TASK INSTRUCTIONS:
Each line below needs to be restated word for word.

DATA SEGMENT:
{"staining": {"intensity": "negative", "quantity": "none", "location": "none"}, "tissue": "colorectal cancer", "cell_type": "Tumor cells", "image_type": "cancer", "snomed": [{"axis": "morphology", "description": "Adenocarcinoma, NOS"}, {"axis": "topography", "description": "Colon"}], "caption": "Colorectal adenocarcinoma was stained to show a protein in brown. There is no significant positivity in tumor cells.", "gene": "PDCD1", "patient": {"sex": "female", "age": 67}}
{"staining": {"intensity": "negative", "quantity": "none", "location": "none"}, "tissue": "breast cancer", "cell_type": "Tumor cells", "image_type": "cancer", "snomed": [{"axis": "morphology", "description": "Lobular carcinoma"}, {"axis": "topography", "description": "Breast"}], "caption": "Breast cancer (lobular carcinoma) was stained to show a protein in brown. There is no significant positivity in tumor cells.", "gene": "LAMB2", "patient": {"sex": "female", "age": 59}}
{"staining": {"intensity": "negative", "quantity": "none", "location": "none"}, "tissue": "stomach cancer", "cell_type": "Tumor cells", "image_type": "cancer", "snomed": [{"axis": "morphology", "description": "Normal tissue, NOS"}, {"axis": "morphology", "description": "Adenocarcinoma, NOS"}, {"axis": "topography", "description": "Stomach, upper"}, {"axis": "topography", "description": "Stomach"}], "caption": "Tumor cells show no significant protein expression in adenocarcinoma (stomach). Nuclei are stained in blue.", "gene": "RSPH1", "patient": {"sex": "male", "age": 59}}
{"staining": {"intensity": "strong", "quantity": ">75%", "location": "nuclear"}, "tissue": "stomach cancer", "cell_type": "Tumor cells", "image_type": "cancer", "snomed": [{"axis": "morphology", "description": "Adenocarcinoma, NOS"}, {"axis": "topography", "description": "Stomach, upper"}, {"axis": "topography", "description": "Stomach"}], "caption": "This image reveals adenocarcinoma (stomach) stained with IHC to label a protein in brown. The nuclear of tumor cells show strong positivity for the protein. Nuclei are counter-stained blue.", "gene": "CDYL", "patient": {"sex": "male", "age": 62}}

SOLUTION FOR THIS EXERCISE:
{"staining": {"intensity": "negative", "quantity": "none", "location": "none"}, "tissue": "colorectal cancer", "cell_type": "Tumor cells", "image_type": "cancer", "snomed": [{"axis": "morphology", "description": "Adenocarcinoma, NOS"}, {"axis": "topography", "description": "Colon"}], "caption": "Colorectal adenocarcinoma was stained to show a protein in brown. There is no significant positivity in tumor cells.", "gene": "PDCD1", "patient": {"sex": "female", "age": 67}}
{"staining": {"intensity": "negative", "quantity": "none", "location": "none"}, "tissue": "breast cancer", "cell_type": "Tumor cells", "image_type": "cancer", "snomed": [{"axis": "morphology", "description": "Lobular carcinoma"}, {"axis": "topography", "description": "Breast"}], "caption": "Breast cancer (lobular carcinoma) was stained to show a protein in brown. There is no significant positivity in tumor cells.", "gene": "LAMB2", "patient": {"sex": "female", "age": 59}}
{"staining": {"intensity": "negative", "quantity": "none", "location": "none"}, "tissue": "stomach cancer", "cell_type": "Tumor cells", "image_type": "cancer", "snomed": [{"axis": "morphology", "description": "Normal tissue, NOS"}, {"axis": "morphology", "description": "Adenocarcinoma, NOS"}, {"axis": "topography", "description": "Stomach, upper"}, {"axis": "topography", "description": "Stomach"}], "caption": "Tumor cells show no significant protein expression in adenocarcinoma (stomach). Nuclei are stained in blue.", "gene": "RSPH1", "patient": {"sex": "male", "age": 59}}
{"staining": {"intensity": "strong", "quantity": ">75%", "location": "nuclear"}, "tissue": "stomach cancer", "cell_type": "Tumor cells", "image_type": "cancer", "snomed": [{"axis": "morphology", "description": "Adenocarcinoma, NOS"}, {"axis": "topography", "description": "Stomach, upper"}, {"axis": "topography", "description": "Stomach"}], "caption": "This image reveals adenocarcinoma (stomach) stained with IHC to label a protein in brown. The nuclear of tumor cells show strong positivity for the protein. Nuclei are counter-stained blue.", "gene": "CDYL", "patient": {"sex": "male", "age": 62}}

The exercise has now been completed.